Swing Folding Camera
Busch Camera Company (London)
|Name / Model:||Swing Folding|
|Manufacturer:||Busch Camera Company|
|Country of Origin:||United Kingdom|
|Construction:||Conventional folding plate camera, constructed of mahogany with leather covering|
|Plate / Film Size:||¼ plate|
|Lens:||B & L Rapid Rectilinear|
|Shutter:||Kodak Ball Bearing (3 speed, B, T)|
|Movements:||Rear tilt and swing|
|Dimensions (w x h x l):|
|Date of this Example:||c1905|
|Serial Number:||No obvious serial on the camera or shutter assembly|
Photos copyright © 2015 David Purcell. Do not use without permission.
The camera is marked with a round badge on the base board identifying the maker as the Busch Camera Co, London and carrying the "Tribees" name in the centre. "Swing Folder" is shown on a name plate below the lens. The Tribees name appears to be a generic name used for a number of cameras produced by the Busch Camera Company from about 1900.
The shutter seems to be a bit of an anomaly, given that it is Kodak and dates to about 1910. Since the camera has a removable lens panel (now stuck fast), it seems likely that the original shutter was replaced during the working life of the camera.
The camera has a swing back, with ratchet controls operated by hidden buttons on two faces to allow tilt and swing. It also has a cross and rising front. It is presumably this feature that leads to the name of the camera itself. The camera back is sprung to allow DDS to be inserted rather than being removable (a necessary choice to accommodate the tilt and swing mechanism).
The tapered bellows (chamfered) are double extension, with metal loops attached part way down the bellows to allow them to be pulled up tight to prevent sagging.
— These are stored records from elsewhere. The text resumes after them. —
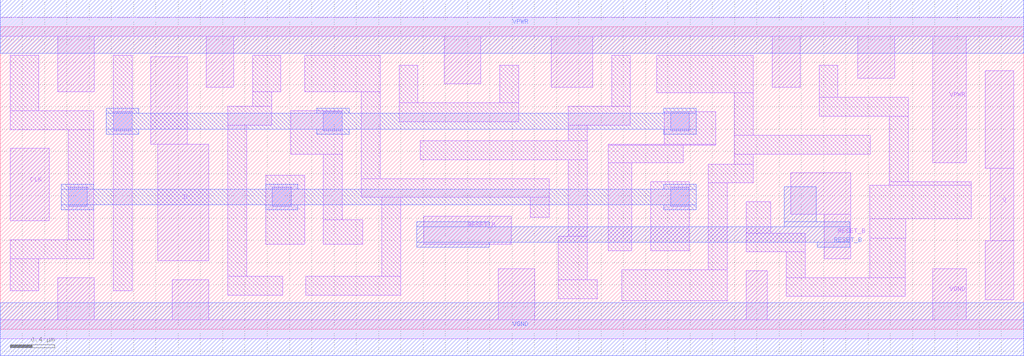
<source format=lef>
# Copyright 2020 The SkyWater PDK Authors
#
# Licensed under the Apache License, Version 2.0 (the "License");
# you may not use this file except in compliance with the License.
# You may obtain a copy of the License at
#
#     https://www.apache.org/licenses/LICENSE-2.0
#
# Unless required by applicable law or agreed to in writing, software
# distributed under the License is distributed on an "AS IS" BASIS,
# WITHOUT WARRANTIES OR CONDITIONS OF ANY KIND, either express or implied.
# See the License for the specific language governing permissions and
# limitations under the License.
#
# SPDX-License-Identifier: Apache-2.0

VERSION 5.5 ;
NAMESCASESENSITIVE ON ;
BUSBITCHARS "[]" ;
DIVIDERCHAR "/" ;
MACRO sky130_fd_sc_hd__dfrtp_1
  CLASS CORE ;
  SOURCE USER ;
  ORIGIN  0.000000  0.000000 ;
  SIZE  9.200000 BY  2.720000 ;
  SYMMETRY X Y R90 ;
  SITE unithd ;
  PIN D
    ANTENNAGATEAREA  0.126000 ;
    DIRECTION INPUT ;
    USE SIGNAL ;
    PORT
      LAYER li1 ;
        RECT 1.355000 1.665000 1.680000 2.450000 ;
        RECT 1.415000 0.615000 1.875000 1.665000 ;
    END
  END D
  PIN Q
    ANTENNADIFFAREA  0.429000 ;
    DIRECTION OUTPUT ;
    USE SIGNAL ;
    PORT
      LAYER li1 ;
        RECT 8.855000 0.265000 9.110000 0.795000 ;
        RECT 8.855000 1.445000 9.110000 2.325000 ;
        RECT 8.900000 0.795000 9.110000 1.445000 ;
    END
  END Q
  PIN RESET_B
    ANTENNAGATEAREA  0.252000 ;
    DIRECTION INPUT ;
    USE SIGNAL ;
    PORT
      LAYER li1 ;
        RECT 3.805000 0.765000 4.595000 1.015000 ;
    END
    PORT
      LAYER li1 ;
        RECT 7.105000 1.035000 7.645000 1.405000 ;
        RECT 7.405000 0.635000 7.645000 1.035000 ;
    END
    PORT
      LAYER met1 ;
        RECT 3.745000 0.735000 4.395000 0.780000 ;
        RECT 3.745000 0.780000 7.635000 0.920000 ;
        RECT 3.745000 0.920000 4.395000 0.965000 ;
        RECT 7.045000 0.920000 7.635000 0.965000 ;
        RECT 7.045000 0.965000 7.335000 1.280000 ;
        RECT 7.345000 0.735000 7.635000 0.780000 ;
    END
  END RESET_B
  PIN CLK
    ANTENNAGATEAREA  0.159000 ;
    DIRECTION INPUT ;
    USE CLOCK ;
    PORT
      LAYER li1 ;
        RECT 0.090000 0.975000 0.440000 1.625000 ;
    END
  END CLK
  PIN VGND
    DIRECTION INOUT ;
    SHAPE ABUTMENT ;
    USE GROUND ;
    PORT
      LAYER li1 ;
        RECT 0.000000 -0.085000 9.200000 0.085000 ;
        RECT 0.515000  0.085000 0.845000 0.465000 ;
        RECT 1.545000  0.085000 1.875000 0.445000 ;
        RECT 4.475000  0.085000 4.805000 0.545000 ;
        RECT 6.705000  0.085000 6.895000 0.525000 ;
        RECT 8.380000  0.085000 8.685000 0.545000 ;
    END
    PORT
      LAYER met1 ;
        RECT 0.000000 -0.240000 9.200000 0.240000 ;
    END
  END VGND
  PIN VPWR
    DIRECTION INOUT ;
    SHAPE ABUTMENT ;
    USE POWER ;
    PORT
      LAYER li1 ;
        RECT 0.000000 2.635000 9.200000 2.805000 ;
        RECT 0.515000 2.135000 0.845000 2.635000 ;
        RECT 1.850000 2.175000 2.100000 2.635000 ;
        RECT 3.990000 2.205000 4.320000 2.635000 ;
        RECT 4.955000 2.175000 5.325000 2.635000 ;
        RECT 6.940000 2.175000 7.190000 2.635000 ;
        RECT 7.710000 2.255000 8.040000 2.635000 ;
        RECT 8.380000 1.495000 8.685000 2.635000 ;
    END
    PORT
      LAYER met1 ;
        RECT 0.000000 2.480000 9.200000 2.960000 ;
    END
  END VPWR
  OBS
    LAYER li1 ;
      RECT 0.090000 0.345000 0.345000 0.635000 ;
      RECT 0.090000 0.635000 0.840000 0.805000 ;
      RECT 0.090000 1.795000 0.840000 1.965000 ;
      RECT 0.090000 1.965000 0.345000 2.465000 ;
      RECT 0.610000 0.805000 0.840000 1.795000 ;
      RECT 1.015000 0.345000 1.185000 2.465000 ;
      RECT 2.045000 0.305000 2.540000 0.475000 ;
      RECT 2.045000 0.475000 2.215000 1.835000 ;
      RECT 2.045000 1.835000 2.440000 2.005000 ;
      RECT 2.270000 2.005000 2.440000 2.135000 ;
      RECT 2.270000 2.135000 2.520000 2.465000 ;
      RECT 2.385000 0.765000 2.735000 1.385000 ;
      RECT 2.610000 1.575000 3.075000 1.965000 ;
      RECT 2.735000 2.135000 3.415000 2.465000 ;
      RECT 2.745000 0.305000 3.600000 0.475000 ;
      RECT 2.905000 0.765000 3.260000 0.985000 ;
      RECT 2.905000 0.985000 3.075000 1.575000 ;
      RECT 3.245000 1.185000 4.935000 1.355000 ;
      RECT 3.245000 1.355000 3.415000 2.135000 ;
      RECT 3.430000 0.475000 3.600000 1.185000 ;
      RECT 3.585000 1.865000 4.660000 2.035000 ;
      RECT 3.585000 2.035000 3.755000 2.375000 ;
      RECT 3.775000 1.525000 5.275000 1.695000 ;
      RECT 4.490000 2.035000 4.660000 2.375000 ;
      RECT 4.765000 1.005000 4.935000 1.185000 ;
      RECT 5.015000 0.275000 5.365000 0.445000 ;
      RECT 5.015000 0.445000 5.275000 0.835000 ;
      RECT 5.105000 0.835000 5.275000 1.525000 ;
      RECT 5.105000 1.695000 5.275000 1.835000 ;
      RECT 5.105000 1.835000 5.665000 2.005000 ;
      RECT 5.465000 0.705000 5.675000 1.495000 ;
      RECT 5.465000 1.495000 6.140000 1.655000 ;
      RECT 5.465000 1.655000 6.430000 1.665000 ;
      RECT 5.495000 2.005000 5.665000 2.465000 ;
      RECT 5.585000 0.255000 6.535000 0.535000 ;
      RECT 5.845000 0.705000 6.195000 1.325000 ;
      RECT 5.900000 2.125000 6.770000 2.465000 ;
      RECT 5.970000 1.665000 6.430000 1.955000 ;
      RECT 6.365000 0.535000 6.535000 1.315000 ;
      RECT 6.365000 1.315000 6.770000 1.485000 ;
      RECT 6.600000 1.485000 6.770000 1.575000 ;
      RECT 6.600000 1.575000 7.820000 1.745000 ;
      RECT 6.600000 1.745000 6.770000 2.125000 ;
      RECT 6.705000 0.695000 7.235000 0.865000 ;
      RECT 6.705000 0.865000 6.925000 1.145000 ;
      RECT 7.065000 0.295000 8.135000 0.465000 ;
      RECT 7.065000 0.465000 7.235000 0.695000 ;
      RECT 7.360000 1.915000 8.160000 2.085000 ;
      RECT 7.360000 2.085000 7.530000 2.375000 ;
      RECT 7.815000 0.465000 8.135000 0.820000 ;
      RECT 7.815000 0.820000 8.140000 0.995000 ;
      RECT 7.815000 0.995000 8.730000 1.295000 ;
      RECT 7.990000 1.295000 8.730000 1.325000 ;
      RECT 7.990000 1.325000 8.160000 1.915000 ;
    LAYER mcon ;
      RECT 0.610000 1.105000 0.780000 1.275000 ;
      RECT 1.015000 1.785000 1.185000 1.955000 ;
      RECT 2.445000 1.105000 2.615000 1.275000 ;
      RECT 2.905000 1.785000 3.075000 1.955000 ;
      RECT 6.025000 1.105000 6.195000 1.275000 ;
      RECT 6.025000 1.785000 6.195000 1.955000 ;
    LAYER met1 ;
      RECT 0.550000 1.075000 0.840000 1.120000 ;
      RECT 0.550000 1.120000 6.255000 1.260000 ;
      RECT 0.550000 1.260000 0.840000 1.305000 ;
      RECT 0.955000 1.755000 1.245000 1.800000 ;
      RECT 0.955000 1.800000 6.255000 1.940000 ;
      RECT 0.955000 1.940000 1.245000 1.985000 ;
      RECT 2.385000 1.075000 2.675000 1.120000 ;
      RECT 2.385000 1.260000 2.675000 1.305000 ;
      RECT 2.845000 1.755000 3.135000 1.800000 ;
      RECT 2.845000 1.940000 3.135000 1.985000 ;
      RECT 5.965000 1.075000 6.255000 1.120000 ;
      RECT 5.965000 1.260000 6.255000 1.305000 ;
      RECT 5.965000 1.755000 6.255000 1.800000 ;
      RECT 5.965000 1.940000 6.255000 1.985000 ;
  END
END sky130_fd_sc_hd__dfrtp_1
END LIBRARY

</source>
The lens standard pulled out onto the main rail, which then h as a rack and pinion controlling the extension. There is a T-shaped level fitted to the baseboard and fittings that obviously originally took a viewfinder (now missing) that could be moved through 90 degrees for portrait or landscape use.
The camera fittings are all nickel plated, which is in very good condition. There is a fold down viewfinder fitted to the lens standard - or at least that what I assume it is, although it seems quite small.
Refer also to the "Cycam" by the same maker, which also bears the "Tribees" name, although this time only stamped into the inside of the removable back.